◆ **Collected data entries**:
*** Begin section ***
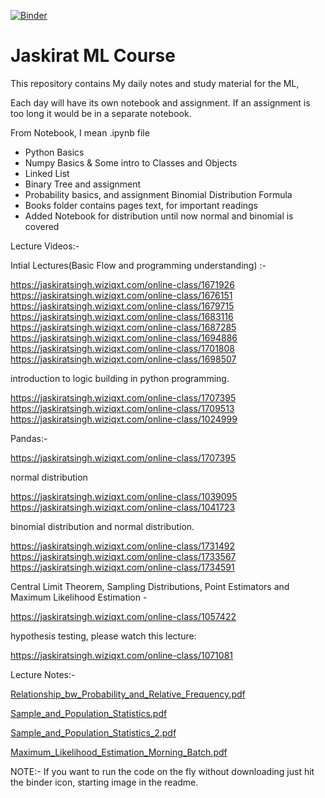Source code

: [![Binder](https://mybinder.org/badge_logo.svg)](https://mybinder.org/v2/gh/dhirajhimani/Jaskerat_ML_Course/master)

# Jaskirat ML Course
This repository contains My daily notes and study material for the ML,

Each day will have its own notebook and assignment. If an assignment is too long it would be in a separate notebook.

From Notebook, I mean .ipynb file

* Python  Basics
* Numpy Basics & Some intro to Classes and Objects
* Linked List
* Binary Tree and assignment
* Probability basics, and assignment Binomial Distribution Formula
* Books folder contains pages text, for important readings
* Added Notebook for distribution until now normal and binomial is covered

Lecture Videos:-

Intial Lectures(Basic Flow and programming understanding) :- 

https://jaskiratsingh.wiziqxt.com/online-class/1671926
https://jaskiratsingh.wiziqxt.com/online-class/1676151
https://jaskiratsingh.wiziqxt.com/online-class/1679715
https://jaskiratsingh.wiziqxt.com/online-class/1683116
https://jaskiratsingh.wiziqxt.com/online-class/1687285
https://jaskiratsingh.wiziqxt.com/online-class/1694886
https://jaskiratsingh.wiziqxt.com/online-class/1701808
https://jaskiratsingh.wiziqxt.com/online-class/1698507

 introduction to logic building in python programming.
 
 https://jaskiratsingh.wiziqxt.com/online-class/1707395
 https://jaskiratsingh.wiziqxt.com/online-class/1709513
 https://jaskiratsingh.wiziqxt.com/online-class/1024999
 
 Pandas:-
 
 https://jaskiratsingh.wiziqxt.com/online-class/1707395
 

normal distribution

https://jaskiratsingh.wiziqxt.com/online-class/1039095
https://jaskiratsingh.wiziqxt.com/online-class/1041723

binomial distribution and normal distribution.

https://jaskiratsingh.wiziqxt.com/online-class/1731492
https://jaskiratsingh.wiziqxt.com/online-class/1733567
https://jaskiratsingh.wiziqxt.com/online-class/1734591

Central Limit Theorem, Sampling Distributions, Point Estimators and Maximum Likelihood Estimation -

https://jaskiratsingh.wiziqxt.com/online-class/1057422

hypothesis testing, please watch this lecture:

https://jaskiratsingh.wiziqxt.com/online-class/1071081

Lecture Notes:-


[Relationship_bw_Probability_and_Relative_Frequency.pdf](Books/JaskiratNotes/Relationship_bw_Probability_and_Relative_Frequency.pdf)

[Sample_and_Population_Statistics.pdf](Sample_and_Population_Statistics.pdf)

[Sample_and_Population_Statistics_2.pdf](Sample_and_Population_Statistics_2.pdf)

[Maximum_Likelihood_Estimation_Morning_Batch.pdf](Books/JaskiratNotes/Maximum_Likelihood_Estimation_Morning_Batch.pdf)







NOTE:- If you want to run the code on the fly without downloading just hit the binder icon, starting image in the readme. 

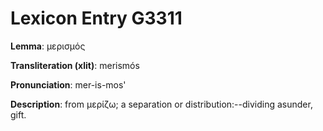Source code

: # Lexicon Entry G3311

**Lemma**: μερισμός

**Transliteration (xlit)**: merismós

**Pronunciation**: mer-is-mos'

**Description**:
from μερίζω; a separation or distribution:--dividing asunder, gift.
*** End section ***
◆ **Your instructions**:
Each entry gets copied exactly; the pictures stay out.

◆ **Completed exercise**:
Source code

: [![Binder](https://mybinder.org/badge_logo.svg)](https://mybinder.org/v2/gh/dhirajhimani/Jaskerat_ML_Course/master)

# Jaskirat ML Course
This repository contains My daily notes and study material for the ML,

Each day will have its own notebook and assignment. If an assignment is too long it would be in a separate notebook.

From Notebook, I mean .ipynb file

* Python  Basics
* Numpy Basics & Some intro to Classes and Objects
* Linked List
* Binary Tree and assignment
* Probability basics, and assignment Binomial Distribution Formula
* Books folder contains pages text, for important readings
* Added Notebook for distribution until now normal and binomial is covered

Lecture Videos:-

Intial Lectures(Basic Flow and programming understanding) :- 

https://jaskiratsingh.wiziqxt.com/online-class/1671926
https://jaskiratsingh.wiziqxt.com/online-class/1676151
https://jaskiratsingh.wiziqxt.com/online-class/1679715
https://jaskiratsingh.wiziqxt.com/online-class/1683116
https://jaskiratsingh.wiziqxt.com/online-class/1687285
https://jaskiratsingh.wiziqxt.com/online-class/1694886
https://jaskiratsingh.wiziqxt.com/online-class/1701808
https://jaskiratsingh.wiziqxt.com/online-class/1698507

 introduction to logic building in python programming.
 
 https://jaskiratsingh.wiziqxt.com/online-class/1707395
 https://jaskiratsingh.wiziqxt.com/online-class/1709513
 https://jaskiratsingh.wiziqxt.com/online-class/1024999
 
 Pandas:-
 
 https://jaskiratsingh.wiziqxt.com/online-class/1707395
 

normal distribution

https://jaskiratsingh.wiziqxt.com/online-class/1039095
https://jaskiratsingh.wiziqxt.com/online-class/1041723

binomial distribution and normal distribution.

https://jaskiratsingh.wiziqxt.com/online-class/1731492
https://jaskiratsingh.wiziqxt.com/online-class/1733567
https://jaskiratsingh.wiziqxt.com/online-class/1734591

Central Limit Theorem, Sampling Distributions, Point Estimators and Maximum Likelihood Estimation -

https://jaskiratsingh.wiziqxt.com/online-class/1057422

hypothesis testing, please watch this lecture:

https://jaskiratsingh.wiziqxt.com/online-class/1071081

Lecture Notes:-


[Relationship_bw_Probability_and_Relative_Frequency.pdf](Books/JaskiratNotes/Relationship_bw_Probability_and_Relative_Frequency.pdf)

[Sample_and_Population_Statistics.pdf](Sample_and_Population_Statistics.pdf)

[Sample_and_Population_Statistics_2.pdf](Sample_and_Population_Statistics_2.pdf)

[Maximum_Likelihood_Estimation_Morning_Batch.pdf](Books/JaskiratNotes/Maximum_Likelihood_Estimation_Morning_Batch.pdf)







NOTE:- If you want to run the code on the fly without downloading just hit the binder icon, starting image in the readme. 

Source code

: # Lexicon Entry G3311

**Lemma**: μερισμός

**Transliteration (xlit)**: merismós

**Pronunciation**: mer-is-mos'

**Description**:
from μερίζω; a separation or distribution:--dividing asunder, gift.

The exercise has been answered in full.